That’s God’s purpose for us, and that’s what we desire. Responding to his love and doing his will depend upon how we think; we only do things because we first think about them and plan to do them. But the problem again is — and this is the focus of my thoughts now — not the devil’s activity, not the influence of the world, but the struggle that we have with the flesh when it comes to the thought life.

Because man today is not as God made him, is he. The image of God in him is flawed. He has the knowledge of God conveyed to him by nature, by conscience, by history, and he’s responsible. But man degenerates until “every imagination of the thoughts of his heart” is “only evil continually”. That’s the way we go, naturally speaking, as those who do not know the Lord. “The natural man,” says the New Testament, “does not receive the things of the Spirit of God.”

Learning to Think Differently

How do we learn to think differently? Well, the scripture speaks about the renewing of our minds, doesn’t it? Our minds are renewed. We present our bodies a living sacrifice and we prove the will of God. The renewing of our thinking is taking place. We have the Spirit who is from God. We have the mind of Christ. We may let this mind be in us which was also in Christ Jesus.

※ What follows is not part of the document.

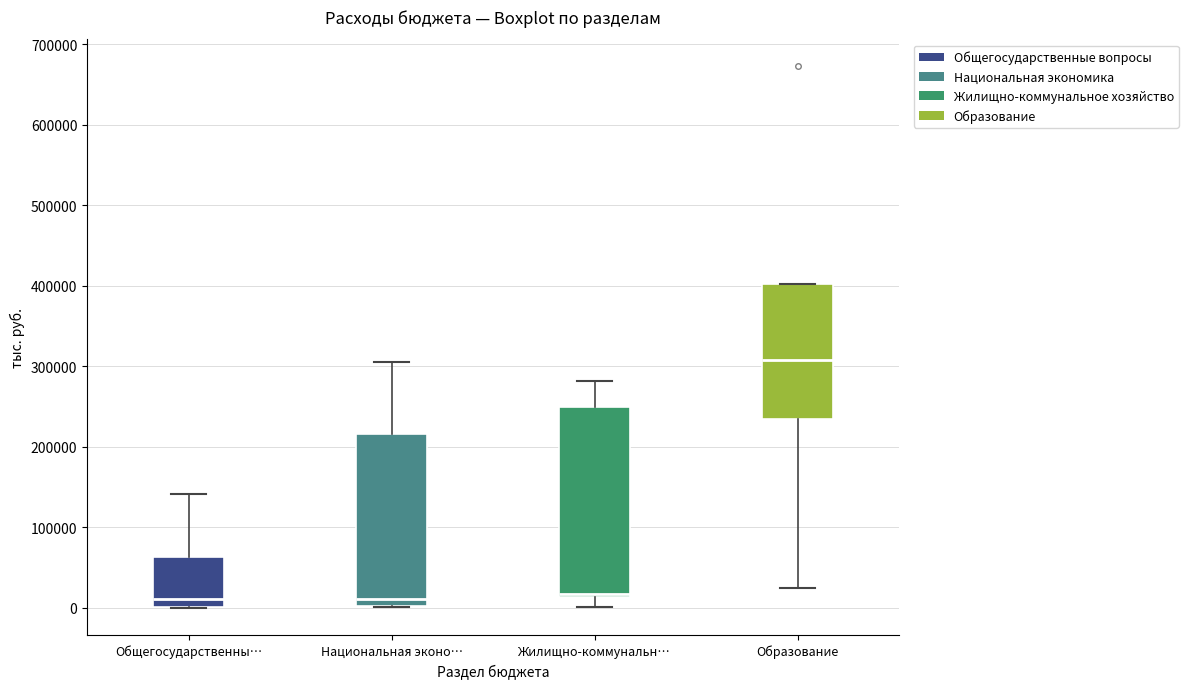

Reading left to right, read every box against the y-axis: the position of its median line, the range the box covers, and the ends of its whiskers. The values are not printed on the chart, so give them approximately, as read against the axis.

Общегосударственны…: median 10000, box 0 to 60000, whiskers 0 to 140000
Национальная эконо…: median 10000, box 0 to 220000, whiskers 0 to 310000
Жилищно-коммунальн…: median 20000, box 10000 to 250000, whiskers 0 to 280000
Образование: median 310000, box 230000 to 400000, whiskers 20000 to 400000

But even before the Lord Jesus came into this world, godly men in Old Testament times have given their thoughts high priority. I’m thinking of Job: he was a remarkable man. Scripture says he would rise early in the morning and offer burnt offerings according to the number of his sons, for he said, “It may be that my children have sinned and cursed God in their hearts.” He was not concerned merely that they would have done things that might be easily recognized as evil; he was concerned that they should think no evil.” Proverbs 4:23 says you are to “Guard your heart with all diligence, for out of it are the issues of life.”

The Burnt Offering Speaks of Christ

Now, concerning this matter of filling our minds with holy thoughts, let’s remember the Lord for a minute together. Let’s think about him. We sometimes sing together, “We wonder at thy lowly mind, and fain would like thee be. And all our rest and pleasure find in learning, Lord, of thee.”

In the Old Testament, an appropriate burnt offering [intended by God to speak prophetically of the sacrifice of Christ at Calvary — Ed.] called for the head to be offered along with the fat and the inward parts, to ascend to God a sweet savor. Without stretching it, is it not telling us that there was something in that Holy Mind that was precious to God? It ascended from the altar. The sacrifice that was made was so acceptable because Christ’s thoughts were God’s thoughts, and that was precious to him. Christ not only did no sin, but he knew no sin; he was never in approving association with it.

And there was no sin in him. “Which of you convinces me of sin?” he was able to say. If “No man ever spoke like this man”, may I dare to go a little bit beyond that and say, “No man ever thought like this man.” His thought life was absolutely Godward and perfect. What delight he brought to the Father’s heart! Those are subjects to think about as we come together to remember the Lord, aren’t they. “This is my beloved Son in whom I find all my delight; I am well pleased.”

Bringing Pleasure to God

Can I bring pleasure to God like that? I don’t mean in the same degree. But can I in character bring the same sort of pleasure to God? I believe I can, and I believe you can. “Then they that feared the Lord,” said Malachi, “spoke often to one another and the Lord hearkened and heard it, and a book of remembrance was written before him of those who feared the Lord and thought” — and thought — “upon his name.”

God can be pleased when I’m not preaching; when I’m not outwardly doing anything that others might take note of and say, “Isn’t that a spiritual activity!” I can please God in my own mind.

What deliverance has been effected by the work of Christ and by the gracious indwelling of the Holy Spirit!